Return every line of the data below, exactly.
DATA SUPPLIED START
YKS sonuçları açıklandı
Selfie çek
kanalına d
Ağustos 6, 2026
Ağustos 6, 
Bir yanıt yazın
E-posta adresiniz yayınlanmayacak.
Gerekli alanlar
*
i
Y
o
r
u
DATA SUPPLIED END
**EXPECTED OUTPUT:**
YKS sonuçları açıklandı
Selfie çek
kanalına d
Ağustos 6, 2026
Ağustos 6, 
Bir yanıt yazın
E-posta adresiniz yayınlanmayacak.
Gerekli alanlar
*
i
Y
o
r
u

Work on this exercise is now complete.